Solving ANF equations

Question

Can anyone suggest a method of solving a system of boolean equations in ANF form? Boolean equations in ANF form (Algebraic Normal Form ) are equations of the form of xor of products of boolean variables. For example (($x_1$ and $x_2$) xor ($x_2$ and $x_3$) xor ($x_1$ and $x_3$)$)=1$

Answer 1

It's impossible. ANF uses functions like $f:\{0,1\}\times \{0,1\} \to \{0,1\}$, and this has the effect of destroying information, i.e. the function doesn't have an inverse, so an algebraic solution is impossible. Use truth tables instead.

Answer 2

What about one variable at a time?

Let Z be your equation in ANF form, made up of variables A,B,C, etc.

Now convert Z AND A back into ANF form. If you end up with the same equation as Z then A must be true. Otherwise try converting Z AND NOT A into ANF to see if A is false.

Lets try your example:

let Z = (($x_1$ and $x_2$) xor ($x_2$ and $x_3$) xor ($x_1$ and $x_3$))

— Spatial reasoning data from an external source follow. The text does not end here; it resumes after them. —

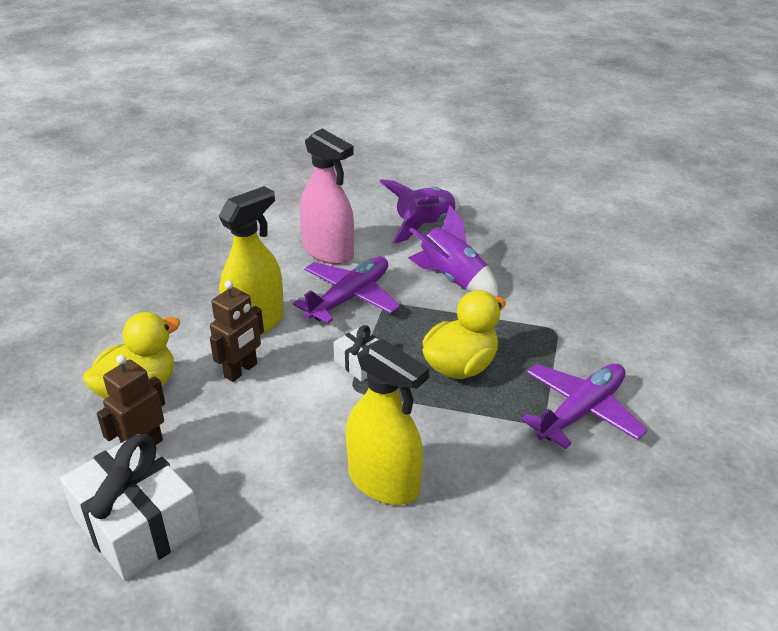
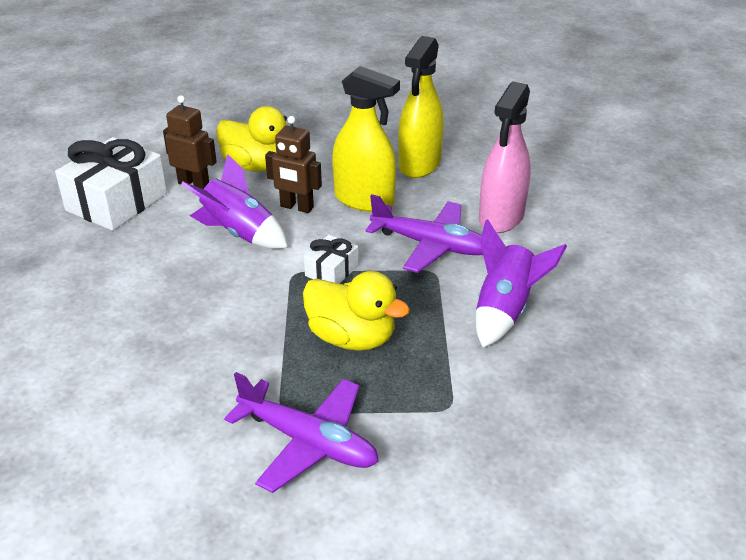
camera: 75 degrees right, 0 degrees up
(384, 482) = (176, 313): yellow spray bottle -> yellow spray bottle (419, 164)
(424, 226) = (597, 273): purple rocket -> purple rocket (239, 233)

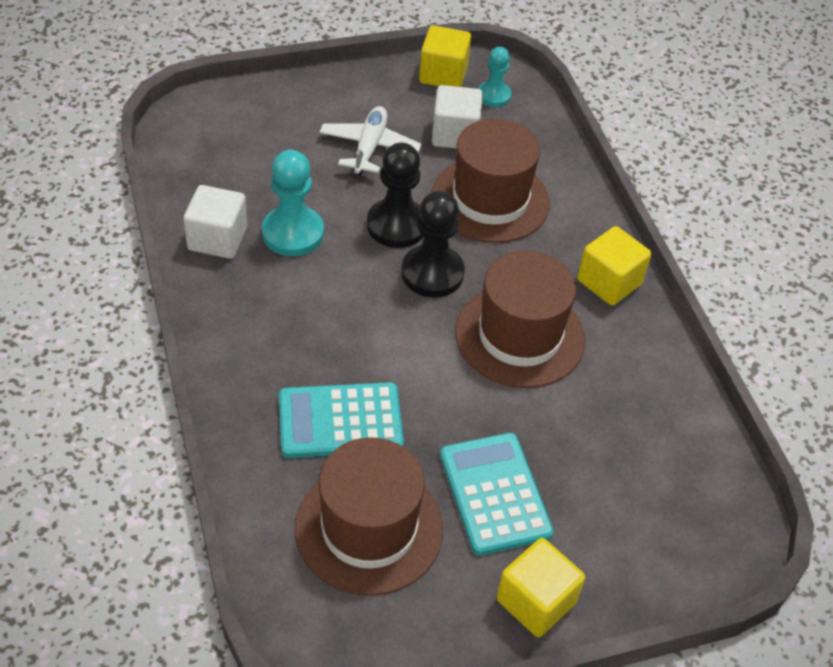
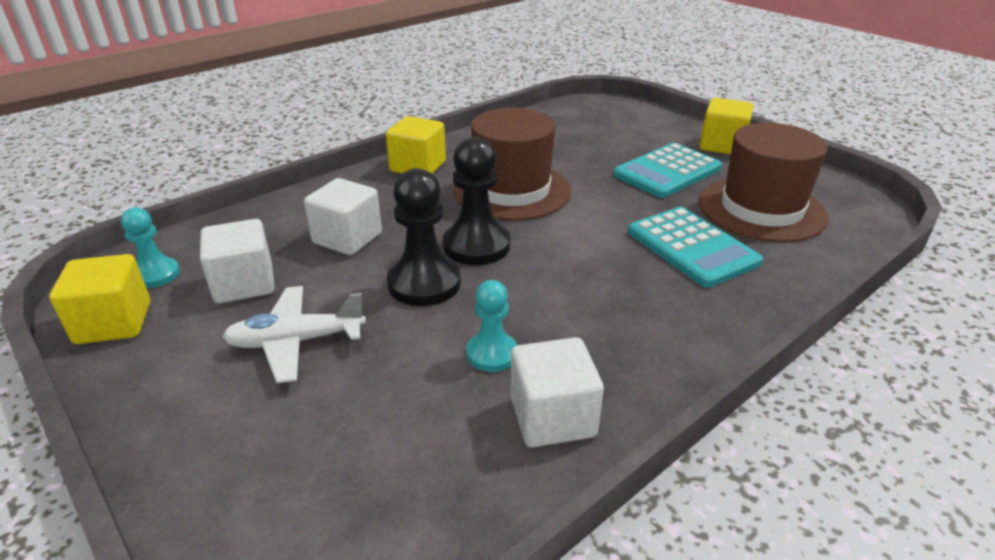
camera: 110 degrees left, 15 degrees down
(293, 233) = (492, 354): turquoise pawn -> turquoise pawn, size x0.62
(490, 199) = (347, 238): brown hat -> white cube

lets try (Z and $x_1$) first

(Z and $x_1$) = (($x_1$ and $x_2$) xor ($x_2$ and $x_3$) xor ($x_1$ and $x_3$)) and $x_1$

(Z and $x_1$) = ($x_1$ and $x_2$) xor ($x_1$ and $x_2$ and $x_3$) xor ($x_1$ and $x_3$)

(Z and $x_1$) does not equal Z, so $x_1$ could either be false or have more than one solution.

now lets try (Z and not $x_1$)

(Z and not $x_1$) = (($x_1$ and $x_2$) xor ($x_2$ and $x_3$) xor ($x_1$ and $x_3$)) and (not $x_1$)

(Z and not $x_1$) = (($x_1$ and $x_2$) xor ($x_2$ and $x_3$) xor ($x_1$ and $x_3$)) and (true xor $x_1$)

(Z and not $x_1$) = ($x_1$ and $x_2$) xor ($x_2$ and $x_3$) xor ($x_1$ and $x_3$) xor ($x_1$ and $x_2$) xor ($x_1$ and $x_2$ and $x_3$) xor ($x_1$ and $x_3$)

(Z and not $x_1$) = ($x_2$ and $x_3$) xor ($x_1$ and $x_2$ and $x_3$)

(Z and not $x_1$) also does not equal Z. So it is likely there is more than 1 solution if there are any solutions. So to grab just one possible solution, pick any value for $x_1$ and simplify.

lets try $x_1$ = false

Z = ((false and $x_2$) xor ($x_2$ and $x_3$) xor (false and $x_3$))

Z = false xor ($x_2$ and $x_3$) xor false

Z = $x_2$ and $x_3$

leading to $x_2$ = true and $x_3$ = true, if $x_1$ = false

so ($x_1$, $x_2$, $x_3$) = (false, true, true) is one possible solution. And by backtracking and choosing a different substitution for $x_1$ you can get the other solution(s).

Now let $x_1$ = true to grab the other solutions.

Z = ((true and $x_2$) xor ($x_2$ and $x_3$) xor (true and $x_3$))

Z = $x_2$ xor ($x_2$ and $x_3$) xor $x_3$

Z = $x_2$ xor $x_3$ xor ($x_2$ and $x_3$)

Z = $x_2$ or $x_3$

leading to ($x_2$,$x_3$) = (false,true), (true,false) or (true,true), if $x_1$ = true.

So all the solutions to ($x_1$, $x_2$, $x_3$) are (false, true, true), (true, false, true), (true, true, false) and (true, true, true).